_PAGE TEXT_
From Bauhaus to Bow-Wows
The most indispensable member of a design studio may have a tail and four paws
Laura Fisher Kaiser -- Interior Design, 10/1/2008 12:00:00 AM

Every day at 5 o'clock, a founding member of Academy Studios in Novato, California, breaks into his "joie de vivre dance." Holding his butt low to the ground, Sully spins wildly in anticipation of the end of the workday. No mere office eccentric, Sully fills a role that's equal parts muse and merry prankster, and for that he is rewarded handsomely with chew toys and belly rubs. Nice work if you can get it, but you can't—unless you happen to have a tail and four paws.
Sully is a yellow Labrador retriever, one of the many dogs whose daily presence is indispensable to architecture and design firms, where an informal office culture belies a vein-popping intensity best relieved by hurling a slobbery tennis ball across the room as a furry, panting pal gives chase.
"It's so easy to get locked into a 10-hour day, focused on a deadline," says Dean Weldon, president and CEO of Academy, which designs and fabricates museum exhibitions. "It's the dog who enforces the coffee and meal breaks. He gives you a reality check, a larger perspective of the world."

Nessie Gogo of Meyer Davis Studio in New York.
Designers have always doted on their dogs. Aldo Rossi's beloved miniature bull terrier made frequent cameos in his sketches and notebooks. The Italian writer-designer-polymath Curzio Malaparte kept his dachshund, Zita, tucked in his coat, reverse papoose style. And when Le Corbusier's schnauzer, Pinceau, died, the enigmatic architect bound one of his favorite books, Don Quixote, in the pooch's hide, giving new meaning to the term "dog-eared" copy.
A tad macabre, but don't underestimate the connection between creativity and canines. Several firms have even started featuring these esteemed colleagues on their Web sites. On Buchanan Architects's site, a head shot and bio of office mascot Mamie, a Jack Russell-rat terrier puppy, can be found alongside those of the Dallas firm's eight architects. According to the team page of Boston-based Hacin + Associates's site, Oscar, a miniature schnauzer, "Feels most at home when surrounded by clean, modern design." And at Flux Design in Milwaukee, a golden retriever—also named Oscar—is given the cryptic title of "security" on their Web site. Although, says president Jeremy Shamrowicz, "If someone were to actually break in here, he'd just want to play catch with them."

_REQUIRED ACTIONS_
a) In the article on design-studio dogs, what did Le Corbusier bind in his schnauzer's hide?
b) Reproduce word for word the stretch of the design-studio dogs article from "Every day at" through "and four paws.".

_PROVIDED INFORMATION_
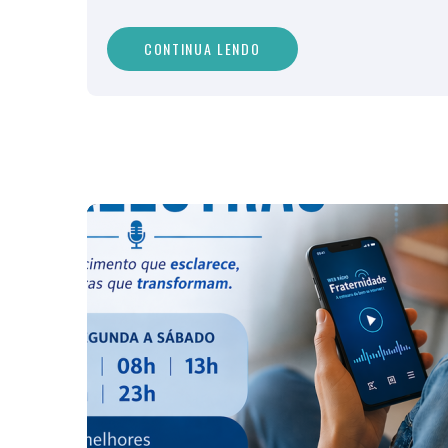
CONTINUA LENDO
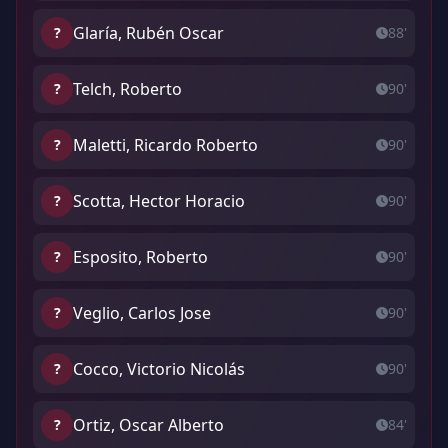
Glaría, Rubén Oscar
?
88'
Telch, Roberto
?
90'
Maletti, Ricardo Roberto
?
90'
Scotta, Hector Horacio
?
90'
Esposito, Roberto
?
90'
Veglio, Carlos Jose
?
90'
Cocco, Victorio Nicolás
?
90'
Ortiz, Oscar Alberto
?
84'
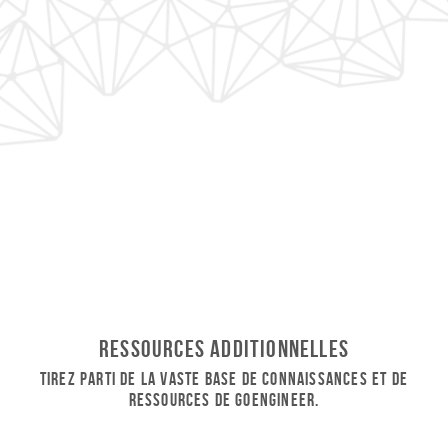
Ressources additionnelles
Tirez parti de la vaste base de connaissances et de
ressources de GoEngineer.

_ANSWERS_
a) His copy of Don Quixote, one of his favorite books.

b)
Every day at 5 o'clock, a founding member of Academy Studios in Novato, California, breaks into his "joie de vivre dance." Holding his butt low to the ground, Sully spins wildly in anticipation of the end of the workday. No mere office eccentric, Sully fills a role that's equal parts muse and merry prankster, and for that he is rewarded handsomely with chew toys and belly rubs. Nice work if you can get it, but you can't—unless you happen to have a tail and four paws.